- Reading passage -

■ ■ ■

Debt Payment Strategies – 9 Steps
Debts can be challenging to deal with, especially when there are several piled up. It can feel like you’re never going to get debt-free, but with a few tricks you can pay them off. The first thing to do is to develop Debt Payment Strategies to help you with a plan. If you’re in trouble and don’t know how you’re going to pay them off, we have created a list of 9 simple debt payment strategies that should help.
Create a Budget
The first step to solving your problem is to create a budget if you don’t already have one. You can use an online tool or a software application such as an Excel spreadsheet to work out your monthly income and expenses. Create a budget to make better decisions about your money. It will give you a better idea of where you can cut costs and how much money you can afford to put forward to make monthly payments. Make sure you establish a realistic budget so that you can try to stick to it without getting stressed out.
Focus on One Debt at a Time
No matter how hard you try to pay a little extra on each, the balances never seem to change. The results are hard to see when you spread out an extra $20 or $50 on each, but if you pay $200 or $500 on one it is noticeable. So focus on one debt at a time because it is easy to see real progress happening on your goals. You’ll be motivated to see the results and want to keep the progress going.
Pay Off the Most Expensive Debt First
Pay off the most expensive debt first. If you have more than one, pay off the balance on the debt with the highest interest rate while continuing to make the minimum payment on the rest of your debts. If you have some extra cash then paying off the debt with the highest APR first will save you money over time and clear the debt quickly.

■ ■ ■

- Complete the following -
1 - According to the debt payment article, which debt should be paid off first?
2 - Decide whether each statement agrees with the debt payment article. For each, answer yes or no and quote the words that decide it.
(a) An Excel spreadsheet is given as one way to work out monthly income and expenses.
(b) Spreading an extra $20 or $50 across each debt is recommended because the results are easy to see.
(c) While paying down the debt with the highest interest rate, minimum payments should continue on the other debts.

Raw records
■ ■ ■

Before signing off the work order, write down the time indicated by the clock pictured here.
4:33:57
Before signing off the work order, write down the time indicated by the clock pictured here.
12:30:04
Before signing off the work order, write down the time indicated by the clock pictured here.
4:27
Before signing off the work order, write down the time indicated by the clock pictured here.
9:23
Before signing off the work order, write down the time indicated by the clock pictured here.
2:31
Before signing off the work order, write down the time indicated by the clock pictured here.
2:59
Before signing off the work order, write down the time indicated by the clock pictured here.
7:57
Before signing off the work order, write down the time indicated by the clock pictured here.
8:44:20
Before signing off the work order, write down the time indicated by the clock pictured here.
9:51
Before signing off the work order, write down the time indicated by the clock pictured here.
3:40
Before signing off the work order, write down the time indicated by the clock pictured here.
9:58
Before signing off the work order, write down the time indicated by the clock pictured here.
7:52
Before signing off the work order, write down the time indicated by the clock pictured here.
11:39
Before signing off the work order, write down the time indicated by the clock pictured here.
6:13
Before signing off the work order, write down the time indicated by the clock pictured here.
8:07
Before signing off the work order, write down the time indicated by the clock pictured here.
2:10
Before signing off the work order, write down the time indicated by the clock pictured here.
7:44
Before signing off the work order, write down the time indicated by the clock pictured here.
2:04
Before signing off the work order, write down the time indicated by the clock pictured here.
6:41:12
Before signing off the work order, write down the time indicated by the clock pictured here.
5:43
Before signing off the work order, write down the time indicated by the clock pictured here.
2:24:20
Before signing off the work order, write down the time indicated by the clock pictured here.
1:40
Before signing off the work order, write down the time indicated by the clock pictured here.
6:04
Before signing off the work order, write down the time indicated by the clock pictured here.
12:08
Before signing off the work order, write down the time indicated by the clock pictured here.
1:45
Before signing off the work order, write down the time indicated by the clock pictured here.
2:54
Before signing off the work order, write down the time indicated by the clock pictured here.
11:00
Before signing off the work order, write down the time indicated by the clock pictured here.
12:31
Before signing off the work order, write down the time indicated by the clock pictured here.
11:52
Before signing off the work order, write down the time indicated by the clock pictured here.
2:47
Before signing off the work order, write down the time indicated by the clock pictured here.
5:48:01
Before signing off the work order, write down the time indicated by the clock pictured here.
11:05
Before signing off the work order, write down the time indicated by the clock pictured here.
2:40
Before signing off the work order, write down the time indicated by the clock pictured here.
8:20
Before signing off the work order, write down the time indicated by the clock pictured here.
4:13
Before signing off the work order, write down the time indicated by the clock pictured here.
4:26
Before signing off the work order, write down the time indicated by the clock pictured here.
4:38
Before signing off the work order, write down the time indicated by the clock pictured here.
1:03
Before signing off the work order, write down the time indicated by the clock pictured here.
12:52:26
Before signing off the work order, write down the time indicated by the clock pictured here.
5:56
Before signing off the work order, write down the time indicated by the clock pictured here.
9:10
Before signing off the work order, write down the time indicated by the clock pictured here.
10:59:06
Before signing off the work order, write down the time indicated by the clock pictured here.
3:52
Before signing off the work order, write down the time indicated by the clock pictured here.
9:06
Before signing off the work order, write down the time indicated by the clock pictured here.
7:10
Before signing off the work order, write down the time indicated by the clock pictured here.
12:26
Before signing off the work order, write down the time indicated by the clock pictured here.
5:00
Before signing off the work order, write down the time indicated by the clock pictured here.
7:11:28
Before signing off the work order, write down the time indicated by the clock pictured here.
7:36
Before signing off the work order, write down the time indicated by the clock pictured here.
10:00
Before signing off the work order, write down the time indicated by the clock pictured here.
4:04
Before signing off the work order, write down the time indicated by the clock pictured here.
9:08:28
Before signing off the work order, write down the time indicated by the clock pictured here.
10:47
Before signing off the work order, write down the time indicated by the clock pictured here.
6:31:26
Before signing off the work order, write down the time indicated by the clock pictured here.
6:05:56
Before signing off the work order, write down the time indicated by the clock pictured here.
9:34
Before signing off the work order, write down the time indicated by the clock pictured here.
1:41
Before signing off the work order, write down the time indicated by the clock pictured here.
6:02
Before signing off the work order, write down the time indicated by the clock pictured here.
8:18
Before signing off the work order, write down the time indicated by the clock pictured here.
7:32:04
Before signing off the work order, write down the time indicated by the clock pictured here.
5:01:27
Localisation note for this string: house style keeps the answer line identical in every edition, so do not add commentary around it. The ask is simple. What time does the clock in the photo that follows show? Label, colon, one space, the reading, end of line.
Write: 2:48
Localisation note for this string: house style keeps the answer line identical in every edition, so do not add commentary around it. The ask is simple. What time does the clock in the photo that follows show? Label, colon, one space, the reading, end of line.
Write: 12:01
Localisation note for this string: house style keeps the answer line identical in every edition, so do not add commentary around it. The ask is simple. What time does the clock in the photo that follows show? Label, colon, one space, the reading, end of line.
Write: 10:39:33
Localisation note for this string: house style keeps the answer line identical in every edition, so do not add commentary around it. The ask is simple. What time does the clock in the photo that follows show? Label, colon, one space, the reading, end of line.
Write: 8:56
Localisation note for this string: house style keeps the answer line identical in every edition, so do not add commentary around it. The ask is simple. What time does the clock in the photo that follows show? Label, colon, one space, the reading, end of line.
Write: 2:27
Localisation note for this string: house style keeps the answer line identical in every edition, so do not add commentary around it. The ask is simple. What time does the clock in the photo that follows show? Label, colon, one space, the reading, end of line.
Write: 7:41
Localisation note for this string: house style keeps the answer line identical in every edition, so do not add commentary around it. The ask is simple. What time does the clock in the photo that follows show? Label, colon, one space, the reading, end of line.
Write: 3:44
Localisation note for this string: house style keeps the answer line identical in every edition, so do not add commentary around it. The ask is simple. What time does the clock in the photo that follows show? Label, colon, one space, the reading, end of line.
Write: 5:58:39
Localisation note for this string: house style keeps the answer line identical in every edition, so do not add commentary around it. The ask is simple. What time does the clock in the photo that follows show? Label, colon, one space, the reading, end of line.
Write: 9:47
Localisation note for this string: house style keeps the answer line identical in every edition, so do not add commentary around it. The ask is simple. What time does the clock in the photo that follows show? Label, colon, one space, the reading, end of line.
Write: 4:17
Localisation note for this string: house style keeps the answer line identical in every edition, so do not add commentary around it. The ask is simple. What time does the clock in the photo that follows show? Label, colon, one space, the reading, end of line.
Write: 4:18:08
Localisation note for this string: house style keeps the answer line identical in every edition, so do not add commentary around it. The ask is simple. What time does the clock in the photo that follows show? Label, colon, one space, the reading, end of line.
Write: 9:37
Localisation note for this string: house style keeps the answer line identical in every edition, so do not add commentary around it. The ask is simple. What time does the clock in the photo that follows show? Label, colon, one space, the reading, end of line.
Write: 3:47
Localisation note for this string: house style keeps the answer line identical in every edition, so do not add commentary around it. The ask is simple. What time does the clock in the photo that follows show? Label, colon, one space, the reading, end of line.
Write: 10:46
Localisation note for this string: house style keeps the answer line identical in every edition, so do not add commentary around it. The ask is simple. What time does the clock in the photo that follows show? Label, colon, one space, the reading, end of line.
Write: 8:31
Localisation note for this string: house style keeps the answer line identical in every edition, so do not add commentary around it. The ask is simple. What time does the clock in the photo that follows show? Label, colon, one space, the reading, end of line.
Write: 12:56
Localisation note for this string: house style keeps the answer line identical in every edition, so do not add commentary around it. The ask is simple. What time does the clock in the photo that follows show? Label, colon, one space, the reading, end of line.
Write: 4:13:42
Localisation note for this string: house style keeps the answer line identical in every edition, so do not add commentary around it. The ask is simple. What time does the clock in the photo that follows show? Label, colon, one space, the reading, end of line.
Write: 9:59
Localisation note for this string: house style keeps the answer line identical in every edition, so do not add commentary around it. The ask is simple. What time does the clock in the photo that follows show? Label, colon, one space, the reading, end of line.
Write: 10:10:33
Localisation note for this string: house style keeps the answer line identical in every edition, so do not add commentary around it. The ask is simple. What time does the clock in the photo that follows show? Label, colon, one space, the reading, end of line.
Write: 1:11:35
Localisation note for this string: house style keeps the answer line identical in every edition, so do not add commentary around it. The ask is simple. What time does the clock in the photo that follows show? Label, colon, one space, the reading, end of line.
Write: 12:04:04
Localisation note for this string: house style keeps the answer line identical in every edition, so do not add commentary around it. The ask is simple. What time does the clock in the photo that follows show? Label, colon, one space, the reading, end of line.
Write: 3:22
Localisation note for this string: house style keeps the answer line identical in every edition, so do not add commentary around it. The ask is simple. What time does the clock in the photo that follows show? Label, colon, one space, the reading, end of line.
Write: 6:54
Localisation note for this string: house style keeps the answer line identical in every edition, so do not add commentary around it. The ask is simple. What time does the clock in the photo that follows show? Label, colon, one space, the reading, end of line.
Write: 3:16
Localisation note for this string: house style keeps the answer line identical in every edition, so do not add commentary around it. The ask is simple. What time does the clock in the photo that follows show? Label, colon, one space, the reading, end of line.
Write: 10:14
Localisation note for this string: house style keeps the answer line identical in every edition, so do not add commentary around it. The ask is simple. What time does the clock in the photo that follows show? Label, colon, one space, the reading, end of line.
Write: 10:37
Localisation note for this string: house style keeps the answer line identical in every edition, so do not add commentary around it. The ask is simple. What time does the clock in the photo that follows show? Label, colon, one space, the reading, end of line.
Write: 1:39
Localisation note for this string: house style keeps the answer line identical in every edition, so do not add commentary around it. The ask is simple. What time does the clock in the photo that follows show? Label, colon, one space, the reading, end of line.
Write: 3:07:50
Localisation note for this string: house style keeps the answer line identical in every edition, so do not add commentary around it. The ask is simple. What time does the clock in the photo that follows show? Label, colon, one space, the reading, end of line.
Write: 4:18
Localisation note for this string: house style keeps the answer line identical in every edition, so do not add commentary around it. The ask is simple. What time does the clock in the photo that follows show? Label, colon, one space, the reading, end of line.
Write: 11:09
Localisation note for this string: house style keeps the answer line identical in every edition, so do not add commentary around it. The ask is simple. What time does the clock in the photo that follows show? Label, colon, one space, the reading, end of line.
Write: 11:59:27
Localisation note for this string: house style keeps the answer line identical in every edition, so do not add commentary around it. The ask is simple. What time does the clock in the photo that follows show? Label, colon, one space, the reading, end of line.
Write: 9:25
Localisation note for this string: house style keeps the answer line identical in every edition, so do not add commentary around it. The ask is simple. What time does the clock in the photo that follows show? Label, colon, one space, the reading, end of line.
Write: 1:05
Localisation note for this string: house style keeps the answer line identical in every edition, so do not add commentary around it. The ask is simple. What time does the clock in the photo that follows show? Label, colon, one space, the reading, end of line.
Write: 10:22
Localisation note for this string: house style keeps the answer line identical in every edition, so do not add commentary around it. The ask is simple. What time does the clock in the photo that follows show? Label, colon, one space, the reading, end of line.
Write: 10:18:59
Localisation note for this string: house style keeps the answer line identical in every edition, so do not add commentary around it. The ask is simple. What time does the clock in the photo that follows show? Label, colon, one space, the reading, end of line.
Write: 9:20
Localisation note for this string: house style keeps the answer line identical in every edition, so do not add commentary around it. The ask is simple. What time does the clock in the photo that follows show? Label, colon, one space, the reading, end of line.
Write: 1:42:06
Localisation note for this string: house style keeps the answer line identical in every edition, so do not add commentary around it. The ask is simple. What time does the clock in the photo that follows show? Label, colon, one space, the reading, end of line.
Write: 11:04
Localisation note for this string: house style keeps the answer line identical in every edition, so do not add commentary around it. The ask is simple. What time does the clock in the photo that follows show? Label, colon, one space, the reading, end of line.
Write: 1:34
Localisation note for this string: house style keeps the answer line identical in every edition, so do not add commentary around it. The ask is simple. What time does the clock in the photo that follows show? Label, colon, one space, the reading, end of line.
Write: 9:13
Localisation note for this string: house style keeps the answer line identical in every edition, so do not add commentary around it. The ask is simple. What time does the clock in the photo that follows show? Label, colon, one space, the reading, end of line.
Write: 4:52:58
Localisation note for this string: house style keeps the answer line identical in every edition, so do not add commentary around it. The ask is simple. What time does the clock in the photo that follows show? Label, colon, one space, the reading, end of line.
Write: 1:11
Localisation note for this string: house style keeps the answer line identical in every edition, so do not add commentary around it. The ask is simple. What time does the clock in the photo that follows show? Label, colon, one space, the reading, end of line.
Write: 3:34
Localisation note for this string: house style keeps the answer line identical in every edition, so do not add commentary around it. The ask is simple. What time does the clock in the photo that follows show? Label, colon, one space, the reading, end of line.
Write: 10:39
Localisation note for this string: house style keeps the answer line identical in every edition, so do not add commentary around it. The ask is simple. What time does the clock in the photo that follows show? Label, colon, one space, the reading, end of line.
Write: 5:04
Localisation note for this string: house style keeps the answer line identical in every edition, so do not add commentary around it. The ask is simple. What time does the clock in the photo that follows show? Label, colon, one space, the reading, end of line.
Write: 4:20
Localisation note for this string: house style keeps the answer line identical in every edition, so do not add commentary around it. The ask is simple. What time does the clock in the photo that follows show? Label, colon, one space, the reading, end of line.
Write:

■ ■ ■

- Replies -
1 - The most expensive debt, meaning the one with the highest interest rate.

2 -
(a) Yes: "a software application such as an Excel spreadsheet to work out your monthly income and expenses."
(b) No: "The results are hard to see when you spread out an extra $20 or $50 on each."
(c) Yes: "while continuing to make the minimum payment on the rest of your debts."